Posts Tagged Mississippians

Cahokia – the cherry upon the icing of the Mississippian cake.

31 August 2011

It was settled around the 7th century, gradually evolving into a great urban center, populated more densely than London of the same time. For decades thousands of workers had shifted more than 55 million cubic feet of earth, building a great network of mounds and ceremonial plazas.

Over 120 mounds spread through the busy, bubbling, noisy city, with its crowded neighborhoods, smelly marketplaces and the multitude of different-size pyramids, some ridge-top for the burial purposes, some flat, platform-top for the ceremonial ones. The deceased rulers would be buried there, placed in a bed of the thousands marine shells, arranged sacredly in a form of this or that deity, with a treasure of many valuables – arrowheads, copper jewelry and, sometimes, a pile of sacrificial victims.

Wooden stockade, fortified with watchtowers, enclosed the important, ceremonial center of the city, separating the nobility from the lower classes. The neighborhood of the elite has to be kept quiet, cherished and protected. The royal Great Mound, ten storey tall, spacious and terraced, hosted main temples and the large dwelling of the ruler, who was tracing his dynasty to the Sun God himself. In order to protect the purity of the bloodline, the throne would always pass from the Ruler to his nephew, the son of his blood sister. No mortal noblewoman, married to the descendant of the Sun God, chaste as she might appear, could be trusted with delivering a pure blood next ruler.

Artificially made, adjacent Grand Plaza of almost 40 acres served for ceremonies and games, along with the smaller plazas, encircling the Great Mound. And, of course, astronomical observations were have to be conducted, in order to appease the gods properly. To the west of the Great Mound, Woodhenge – a circle of poles – served to track the movements of the major stars, marking mainly the solstices and the equinoxes.

Cahokia declined toward the 14th century. It may have begun with the climate changes that have, probably, affected the whole region, up to the west coast (approximately around this time, Anasazi had also abandoned their Great Houses in Arizona and Colorado canyons). It may be that the Cahokians themselves helped to affect the climate, deforesting the area unmercifully. Or maybe in such a large, densely populated urban center (up to 40,000 residents at its height) the diseases began to spread, thinning the population out.
Whatever the reason, Cahokia was no more, long before the first contact with the Europeans was made.

The New World has never been discovered

27 July 2011

The discovery of the New World, which was fortunate for some and very unfortunate for the others, had never happened on this small piece of the internet territory.

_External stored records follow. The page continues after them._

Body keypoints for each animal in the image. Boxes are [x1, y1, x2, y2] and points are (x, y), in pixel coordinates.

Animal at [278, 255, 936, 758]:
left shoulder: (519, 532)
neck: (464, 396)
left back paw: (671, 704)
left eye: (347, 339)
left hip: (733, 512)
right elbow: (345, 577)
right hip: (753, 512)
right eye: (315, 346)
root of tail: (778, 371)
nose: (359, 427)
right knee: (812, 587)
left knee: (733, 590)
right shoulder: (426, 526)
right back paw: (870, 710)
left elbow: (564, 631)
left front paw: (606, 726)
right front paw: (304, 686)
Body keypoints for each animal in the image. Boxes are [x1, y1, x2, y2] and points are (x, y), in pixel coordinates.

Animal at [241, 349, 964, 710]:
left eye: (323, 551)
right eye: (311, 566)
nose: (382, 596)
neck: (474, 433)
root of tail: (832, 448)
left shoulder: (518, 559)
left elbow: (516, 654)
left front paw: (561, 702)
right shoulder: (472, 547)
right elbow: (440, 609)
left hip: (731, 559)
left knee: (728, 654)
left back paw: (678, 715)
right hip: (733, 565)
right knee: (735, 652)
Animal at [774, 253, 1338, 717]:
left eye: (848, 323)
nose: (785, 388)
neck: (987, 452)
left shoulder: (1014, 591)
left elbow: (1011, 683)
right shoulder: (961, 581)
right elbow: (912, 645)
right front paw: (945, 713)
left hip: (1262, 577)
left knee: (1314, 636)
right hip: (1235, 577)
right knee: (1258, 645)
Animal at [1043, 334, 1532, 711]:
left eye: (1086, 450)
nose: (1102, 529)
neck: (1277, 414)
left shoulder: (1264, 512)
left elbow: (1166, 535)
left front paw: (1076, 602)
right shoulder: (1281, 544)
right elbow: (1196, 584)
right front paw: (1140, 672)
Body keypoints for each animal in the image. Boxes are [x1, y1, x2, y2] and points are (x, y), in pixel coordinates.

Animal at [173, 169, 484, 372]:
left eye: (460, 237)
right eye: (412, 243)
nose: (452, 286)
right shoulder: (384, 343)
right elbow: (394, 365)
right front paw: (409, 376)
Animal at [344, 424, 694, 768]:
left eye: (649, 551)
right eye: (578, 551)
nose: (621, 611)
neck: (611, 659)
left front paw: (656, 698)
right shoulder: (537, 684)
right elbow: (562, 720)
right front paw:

On the Oct. 12, 1492, the lookout of the caravel Pinta, Rodrigo de Triana, napped on, dreaming about his sweet little home in Seville, while the caravel swept by the misty costs of Guanahani (the Bahamas), not noticing anything out of an ordinary. Or, maybe, a month earlier, leaving the Canary islands, the three caravels turned anywhere but westwards. Or maybe a storm…

This or that way, the so-called Americas were never “discovered” and the coastal waters of the Bahamas continued glittering placidly on the sunny morning of Oct 13, while the Lucayan, Taino and Arawak people went about their usual business.
The Yucatan city states kept flourishing, having thrown off their Mayapan rulers and to their west the Aztecs’ Triple Alliance went on expanding, raiding the neighboring Tarascan Empire, while instituting more reforms separating between the classes.
In North America, the Anasazi descendants were slowly recovering from the Great Drought period, developing irrigation techniques appropriate for a seasonal rainfall and fighting off their newly acquired Navajo neighbors. And to their east, all along the Mississippi and its tributaries, the small towns of the Mississippians descendants tried to live on, according to their illustrious ancestors’ rules, surrounded by the multitude of great and small mounds, the remnants of the glorious past, green with a thick layer of an autumn, water-soaked grass.

Both regions lived in a relative peace, less familiar to their celebrated ancestors. But in the north the Great League of the Iroquois was expanding, flourishing under the wise laws of the Great Peacemaker, fighting their neighbors and spreading their un-heard of democracy far and wide.

And so the 15th century had ended and the 16th had begun, with both Americas living on undisturbed.

But this premise belongs to historical fantasy, while I’m engaged with historical fiction, so my current novel and the ones to come are all about the pre-Columbian past of this beautiful continent.